Data for processing
------------

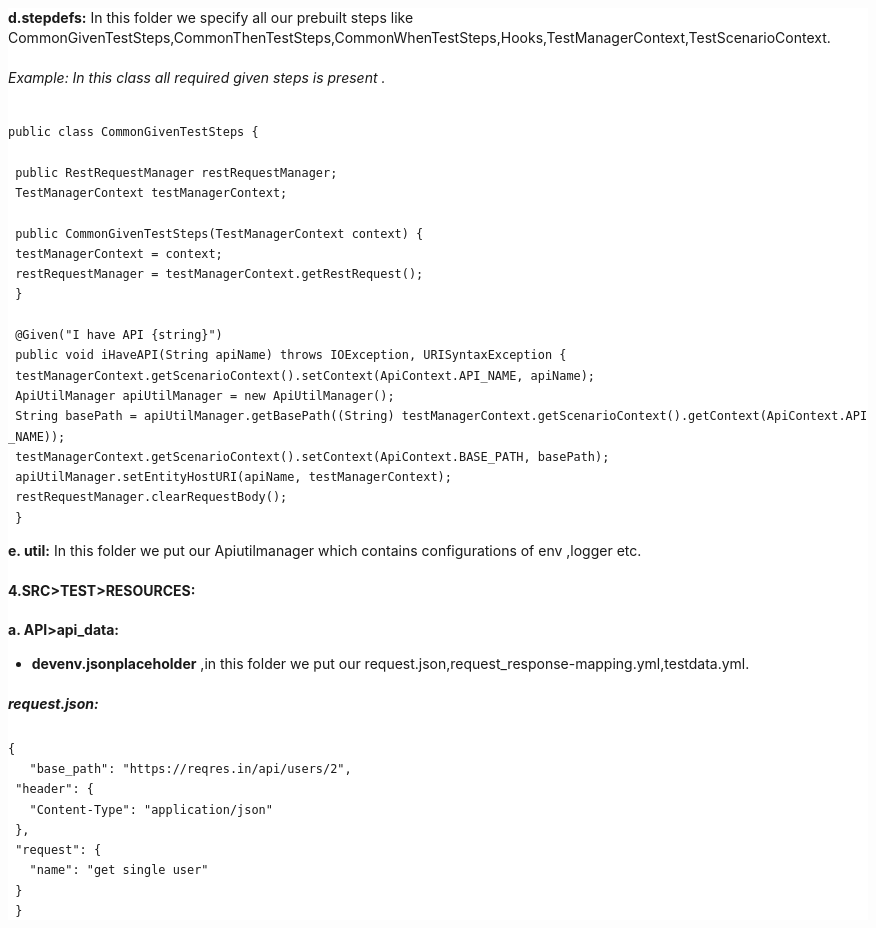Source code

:**d.stepdefs:** In this folder we specify all our prebuilt steps like
CommonGivenTestSteps,CommonThenTestSteps,CommonWhenTestSteps,Hooks,TestManagerContext,TestScenarioContext.

###### Example:  In this class all required given steps is present .

 ```
public class CommonGivenTestSteps {

  public RestRequestManager restRequestManager;
  TestManagerContext testManagerContext;

  public CommonGivenTestSteps(TestManagerContext context) {
  testManagerContext = context;
  restRequestManager = testManagerContext.getRestRequest();
  }

  @Given("I have API {string}")
  public void iHaveAPI(String apiName) throws IOException, URISyntaxException {
  testManagerContext.getScenarioContext().setContext(ApiContext.API_NAME, apiName);
  ApiUtilManager apiUtilManager = new ApiUtilManager();
  String basePath = apiUtilManager.getBasePath((String) testManagerContext.getScenarioContext().getContext(ApiContext.API_NAME));
  testManagerContext.getScenarioContext().setContext(ApiContext.BASE_PATH, basePath);
  apiUtilManager.setEntityHostURI(apiName, testManagerContext);
  restRequestManager.clearRequestBody();
  }

```  

**e. util:** In this folder we put our Apiutilmanager which contains configurations of env ,logger etc.

#### **4.SRC>TEST>RESOURCES:**

**a. API>api_data:**

- **devenv.jsonplaceholder**  ,in this folder we put our request.json,request_response-mapping.yml,testdata.yml.

##### request.json:

 ```
{
    "base_path": "https://reqres.in/api/users/2",
  "header": {
    "Content-Type": "application/json"
  },
  "request": {
    "name": "get single user"
  }
  }

```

------------

Task statement
Would you please work out how many lines of the data hold "class"? Reply with the number alone.

Solved problem
2